The Rise of Ecommerce During the Pandemic

10/03/2022

Our everyday lives shifted suddenly in early 2020 as a result of the Covid-19 pandemic. For many, this entailed working from home, but also having groceries, various home goods and entertainment options delivered. As a result, retail experienced a distinct change over the past two years: Brick-and-mortar operations, due to restrictions, took a hit, while demand for ecommerce soared.

Understand the factors behind this trend, and what could be in store for the future:

Ecommerce Growth During the Pandemic

Trends in the U.S.

The U.S. Census Bureau’s Annual Retail Trade Survey called attention to a visible change from 2019 into 2020: Ecommerce sales grew 43 percent over that period, from $571.2 billion in 2019 to $815.4 billion in 2020. Behind these numbers were the following trends:

·         The first year of the pandemic saw many individuals living, working, studying and shopping from home.

·         Industries depending on commuters and in-store sales saw a decline during these years, particularly gasoline and new clothing and accessories.

Building off these points, a report from Adobe Analytics examined spending habits in the U.S. over the past two years. Across all industries and sectors, Americans in total spent $1.7 trillion during this period. Online sales saw 55-percent growth and are predicted to reach $1 trillion for 2022.

Beyond what we typically associate with ecommerce, the pandemic required businesses of all sizes and types to suddenly adapt to the digital-first economy. With more Americans staying at home, online sales around groceries, clothing and electronics shot up and have composed over 40 percent of all digital consumer transactions during the past two years. Further fueling this growth has been buy now, pay later models, which began to experience greater adoption toward the end of 2020.

These sectors are predicted to continue expanding, even as pandemic-related restrictions lessen. In the U.S., digital sales for electronics are expected to reach $174 billion for 2022. Grocery sales from online platforms, meanwhile, doubled from 2019 to 2020 and are predicted to hit $85 billion in 2022, up from $79.2 billion in 2021. These shifts will help drive ecommerce’s pace in the U.S., which could see sales increase from $126 billion in 2021 to $130 billion in 2022.

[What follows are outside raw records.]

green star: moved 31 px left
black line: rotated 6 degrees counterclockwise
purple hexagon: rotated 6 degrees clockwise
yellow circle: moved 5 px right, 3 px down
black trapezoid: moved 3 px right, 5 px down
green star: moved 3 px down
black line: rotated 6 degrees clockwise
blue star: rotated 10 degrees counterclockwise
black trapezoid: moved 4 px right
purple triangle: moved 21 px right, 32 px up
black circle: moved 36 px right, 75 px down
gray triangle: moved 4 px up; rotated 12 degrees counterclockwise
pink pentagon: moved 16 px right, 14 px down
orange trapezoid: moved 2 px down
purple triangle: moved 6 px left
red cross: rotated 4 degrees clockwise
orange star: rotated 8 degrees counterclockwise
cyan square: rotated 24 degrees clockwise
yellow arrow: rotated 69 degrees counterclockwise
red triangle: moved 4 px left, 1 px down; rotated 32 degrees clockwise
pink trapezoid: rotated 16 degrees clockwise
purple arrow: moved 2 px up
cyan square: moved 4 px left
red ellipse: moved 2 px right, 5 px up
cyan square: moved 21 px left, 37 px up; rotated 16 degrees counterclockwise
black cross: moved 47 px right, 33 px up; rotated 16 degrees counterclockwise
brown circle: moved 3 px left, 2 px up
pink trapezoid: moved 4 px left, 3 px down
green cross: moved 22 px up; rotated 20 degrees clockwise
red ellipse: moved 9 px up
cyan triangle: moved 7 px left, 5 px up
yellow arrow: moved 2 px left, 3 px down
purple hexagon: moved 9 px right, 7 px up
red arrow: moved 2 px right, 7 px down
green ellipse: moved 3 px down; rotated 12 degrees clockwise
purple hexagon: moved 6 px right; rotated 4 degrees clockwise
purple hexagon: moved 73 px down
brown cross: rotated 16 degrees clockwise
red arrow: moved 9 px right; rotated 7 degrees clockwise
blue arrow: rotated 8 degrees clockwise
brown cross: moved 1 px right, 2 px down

Data from Digital Commerce 360 examined the impact of the pandemic on ecommerce in the United States: Sudden lifestyle changes likely contributed $218.53 billion to the industry, with 2021 ($116.45 billion) building off 2020 ($102.08 billion). 2021 specifically saw Americans spend $870.78 billion total through online merchants. Without these changes, growth likely wouldn’t have been as sudden: Without the pandemic, ecommerce sales may have just passed $750 billion.

Ecommerce Growth at the Global Level

Considering ecommerce on a global scale, the International Trade Administration found that 44 percent of ecommerce purchases came from websites and 47 percent from marketplaces. While the U.S. experienced visible growth, Brazil, Japan and Spain saw more businesses adopting a digital-first model to stay afloat. Collectively, these shifts saw ecommerce revenue increase 19 percent from 2019 through the end of 2020, with food and personal care products being the primary driving force and more B2B operations adopting a digital-based model.

Changes in Retail Overall

Reflecting these changes, the EY Future Consumer Index found that many businesses had to adapt far more rapidly than expected to remain competitive and keep customers engaged during the early months of the pandemic, particularly as 60 percent of consumers claim to shop at brick-and-mortar stores less frequently than they did before March 2020. Along with investing more seriously in ecommerce, this attention resulted in the emergence of ghost kitchens and, for retail, buy online, pick up in store arrangements.

Ecommerce After the Pandemic

Despite loosening restrictions in the U.S. and other parts of the world, ecommerce is predicted to continue its forward path: The International Trade Administration estimates an eight percent global increase through 2024.

Long term, this trend may mean:

·         Delivery, particularly for groceries, electronics, clothing and home goods, won’t go away, and businesses ought to factor this demand into their model.

·         In-person shopping is no longer just about convenience. Rather, consumers want to continue buying online and picking up their order in stores, and frequently expect these locations to essentially function as fulfillment centers. As well, brick-and-mortar retail needs to offer more of a lifestyle experience.

·         Small businesses can access a larger pool of customers. This can help such entities stay afloat even as consumes move away from urban centers to find more affordable housing.

·         Despite sharp inflation and global conflict into 2022 and a recession predicted in the near future, Adobe Analytics found that consumers continue to shop online at the same rate despite paying more for goods.